Educar tiene mucho que ver con la actitud y el con el acompañamiento, no estar encima, sino a un lado.

Carles capdevila

¿Qué no es una crianza slow?

Hay gente que cree que la crianza slow es un inmenso sacrificio. Que te obliga a dejarlo todo. A suprimir el resto de tu vida y enfocarla exclusivamente en nuestros hijos. A dejar de existir como individuos y encasillarte exclusivamente en el papel de padres y madres. Esto lo hicieron muchas de nuestras abuelas (incluso algunas madres), pero no se trata de eso.

La crianza slow parte de ser felices con uno mismo.

Para empezar, porque la crianza y educación slow parten de una idea compartida con nuestra pareja. Y es justamente esta pareja, quien tiene que apoyarnos, en la misma medida que nosotros le apoyamos. Para ello, hay que cuidar nuestra relación y mimarla cada día. Pero es que para poder cuidar de alguien, nosotros tenemos que ser felices con quiénes somos y con lo que hacemos. Por lo tanto, la crianza slow parte de sentirse a gusto con uno mismo, para así poder compartir con la pareja la educación de nuestros hijos de una manera más armoniosa y consciente.

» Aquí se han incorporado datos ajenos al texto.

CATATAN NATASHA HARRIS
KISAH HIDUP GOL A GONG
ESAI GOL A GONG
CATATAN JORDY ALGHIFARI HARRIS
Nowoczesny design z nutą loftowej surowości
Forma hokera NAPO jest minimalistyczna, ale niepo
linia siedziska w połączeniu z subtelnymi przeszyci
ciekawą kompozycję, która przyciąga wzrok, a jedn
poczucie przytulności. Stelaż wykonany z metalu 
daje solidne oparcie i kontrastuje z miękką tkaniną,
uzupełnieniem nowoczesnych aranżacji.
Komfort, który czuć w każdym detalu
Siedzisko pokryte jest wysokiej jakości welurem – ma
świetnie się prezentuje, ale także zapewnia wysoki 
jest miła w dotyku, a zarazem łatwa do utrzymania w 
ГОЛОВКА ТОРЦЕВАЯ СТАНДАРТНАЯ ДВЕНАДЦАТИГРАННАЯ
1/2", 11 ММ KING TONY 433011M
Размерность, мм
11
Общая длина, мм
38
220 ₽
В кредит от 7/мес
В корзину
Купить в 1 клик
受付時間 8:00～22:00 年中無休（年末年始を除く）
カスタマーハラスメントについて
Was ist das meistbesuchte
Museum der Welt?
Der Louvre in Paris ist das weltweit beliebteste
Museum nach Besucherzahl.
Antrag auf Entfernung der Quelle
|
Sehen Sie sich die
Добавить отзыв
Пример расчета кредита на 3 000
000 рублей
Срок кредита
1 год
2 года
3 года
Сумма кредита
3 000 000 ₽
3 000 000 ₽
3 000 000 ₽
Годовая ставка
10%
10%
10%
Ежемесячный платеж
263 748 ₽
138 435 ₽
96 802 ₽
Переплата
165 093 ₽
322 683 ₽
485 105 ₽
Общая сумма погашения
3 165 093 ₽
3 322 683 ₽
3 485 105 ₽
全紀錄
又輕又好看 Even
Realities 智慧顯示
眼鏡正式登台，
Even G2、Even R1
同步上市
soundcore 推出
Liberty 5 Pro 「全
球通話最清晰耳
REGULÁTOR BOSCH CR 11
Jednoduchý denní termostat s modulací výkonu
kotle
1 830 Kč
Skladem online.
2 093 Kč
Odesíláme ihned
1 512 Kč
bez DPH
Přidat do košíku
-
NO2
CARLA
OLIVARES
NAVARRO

¿Hijos, único objectivo en la vida?

Si no hacemos esto, si convertimos a nuestros hijos en nuestro único objetivo en la vida, corremos el riesgo de volvernos superprotectores (algo que no conviene a ningún hijo para poder crecer con autonomía y responsabilidad), de enfocar nuestras metas y fracasos en ellos (y son ellos los que se han de buscar los suyos propios), reflejar nuestros miedos en exceso (y que ellos los asuman como propios).

Pero además, si nuestros hijos se convierten en el único eje de nuestra vida, se empobrece nuestro presente y nuestro futuro (especialmente cuando sean lo suficientemente mayores como para irse de casa) y, en consecuencia, también empobrece el suyo, porque tengamoslo claro, nuestros pequeños se nutren principalmente de nuestras experiencias y de cómo las afrontamos.